Give every line of the data again, unchanged, but with no pictures.

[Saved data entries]
%%

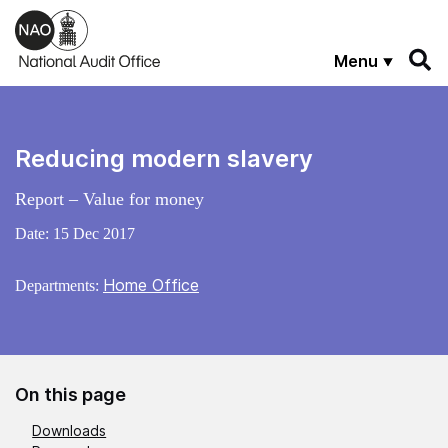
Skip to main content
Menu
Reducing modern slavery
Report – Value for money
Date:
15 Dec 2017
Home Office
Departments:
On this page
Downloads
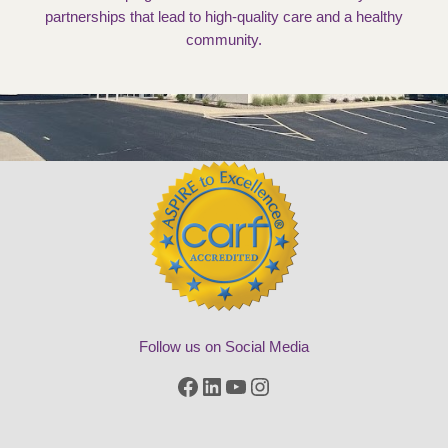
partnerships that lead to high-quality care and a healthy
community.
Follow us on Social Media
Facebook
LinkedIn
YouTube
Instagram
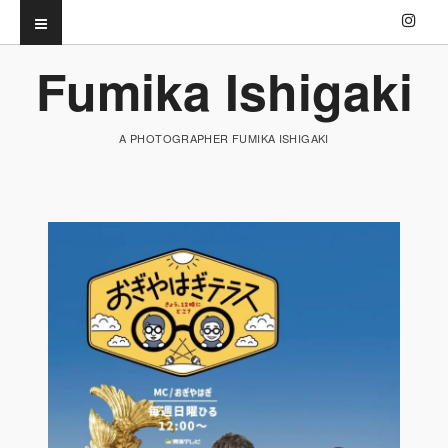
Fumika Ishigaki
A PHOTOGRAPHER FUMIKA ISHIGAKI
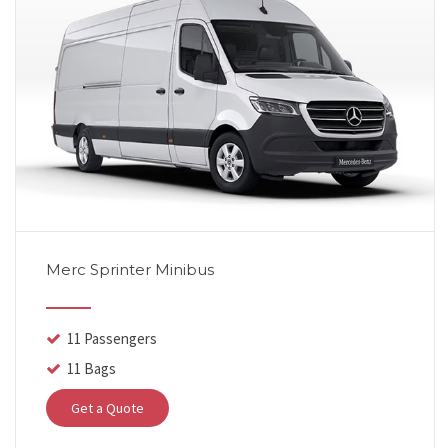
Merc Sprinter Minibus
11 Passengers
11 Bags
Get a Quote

%%

— Task output —
Skip to main content
Menu
Reducing modern slavery
Report – Value for money
Date:
15 Dec 2017
Home Office
Departments:
On this page
Downloads
partnerships that lead to high-quality care and a healthy
community.
Follow us on Social Media
Facebook
LinkedIn
YouTube
Instagram
Fumika Ishigaki
A PHOTOGRAPHER FUMIKA ISHIGAKI
Merc Sprinter Minibus
11 Passengers
11 Bags
Get a Quote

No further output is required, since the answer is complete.